Vision Statement
Our Hui envisions the growth of a Puʻuhonua society that is planted in healing justice, embodied abolition, emergent strategy, collective kuleanaship and kūlanaship, and the regeneration of an ʻahupuaʻa economy capable of meeting our basic needs for interdependence, spirituality, food, water, shelter, clothing, rest, education, health, safety, sanitation, transportation, and community. We commit to a future where our healers grow mutual aid medicine, where healing resources are protected and shared communally and ecologically, ensuring equitable distribution of care through networks of Hui and Hua. We seek to build a world where decolonization, abolition, transformation, and community accountability are foundational to our culture, where mutual aid replaces charity and dependency, and where justice emerges from the collective growth of the people and the land.
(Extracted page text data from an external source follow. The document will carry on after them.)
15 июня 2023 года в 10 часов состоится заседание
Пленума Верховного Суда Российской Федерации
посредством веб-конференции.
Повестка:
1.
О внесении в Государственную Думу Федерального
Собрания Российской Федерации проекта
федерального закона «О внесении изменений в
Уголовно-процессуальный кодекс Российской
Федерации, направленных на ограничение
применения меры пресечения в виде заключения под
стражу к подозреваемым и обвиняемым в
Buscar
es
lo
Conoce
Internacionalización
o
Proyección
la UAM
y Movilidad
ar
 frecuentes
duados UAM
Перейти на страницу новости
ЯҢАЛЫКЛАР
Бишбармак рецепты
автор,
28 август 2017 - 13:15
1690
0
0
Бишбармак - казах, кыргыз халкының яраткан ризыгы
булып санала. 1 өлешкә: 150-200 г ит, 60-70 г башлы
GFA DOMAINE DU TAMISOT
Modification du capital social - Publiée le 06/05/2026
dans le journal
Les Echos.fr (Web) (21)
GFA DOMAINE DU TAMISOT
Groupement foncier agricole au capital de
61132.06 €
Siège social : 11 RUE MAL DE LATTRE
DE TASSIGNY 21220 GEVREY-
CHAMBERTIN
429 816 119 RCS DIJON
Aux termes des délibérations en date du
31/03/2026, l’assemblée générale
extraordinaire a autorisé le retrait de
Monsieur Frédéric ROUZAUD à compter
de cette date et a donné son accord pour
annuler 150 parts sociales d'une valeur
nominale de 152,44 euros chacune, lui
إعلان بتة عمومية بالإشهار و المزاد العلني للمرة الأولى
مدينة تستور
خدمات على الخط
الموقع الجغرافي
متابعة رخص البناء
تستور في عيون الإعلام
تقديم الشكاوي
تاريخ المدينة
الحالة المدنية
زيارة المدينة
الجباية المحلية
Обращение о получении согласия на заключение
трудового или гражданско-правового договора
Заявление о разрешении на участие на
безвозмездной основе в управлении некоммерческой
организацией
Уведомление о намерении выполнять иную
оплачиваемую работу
“I felt called to join in this action because, through my training in Healing Justice, I came to understand the profound role that healing plays not just in the individual, but in the collective. Healing Justice, as I’ve learned from our organization, is not about treating symptoms in isolation, but about addressing the root causes of harm—whether from historical trauma, systemic oppression, or the violence of ongoing colonialism”
Soil of Change
Healing justice is the soil of our Puʻuhonua society, addressing the deep wounds and generational trauma caused by U.S. colonization and occupation, capitalist labor exploitation, environmental destruction, and the medical industrial complex. Our vision embraces healing as a political, cultural, spiritual, and transformative process that abolishes the harmful patterns we practice in our bodies and communities while growing Hawaiian Ea, Black Liberation, Immigrant Justice, Reproductive Justice, Queer and Trans Justice, Disability Justice, Housing Justice, Transformative Justice, and Environmental Justice.

“Our purpose is not just to heal individuals, but to heal our communities as a whole. Through Healing Justice, we reclaim our power to resist the violence of colonization. By training together, supporting each other, and engaging in collective action, we are building the foundation for a future that transcends the violence of the present. We call on others to join us in this mission, to step into their own healing journeys, and to be part of this powerful movement of liberation.“
Seed of Change
To nurture a Puʻuhonua society grown in the soil of Healing Justice, our Seed of Change is planted in the principle that without embodied change there can be no collective change, and without collective change no change matters. To align with this principle, our members practice Hāha, a Hawaiian diagnostic that recognizes how harm and oppression manifests through wounds (embodied trauma), symptoms (collective trauma), and systems (institutional structures). By identifying patterned responses to harm, tracing systemic cycles of domination and liberation, and healing generational timelines of trauma, our approach offers a diagnostic understanding of oppression’s impacts. Using Hāhā, we respond to the interplay between wounds, symptoms, and systems by offering innovative mutual aid medicine for our grassroots movements for liberation.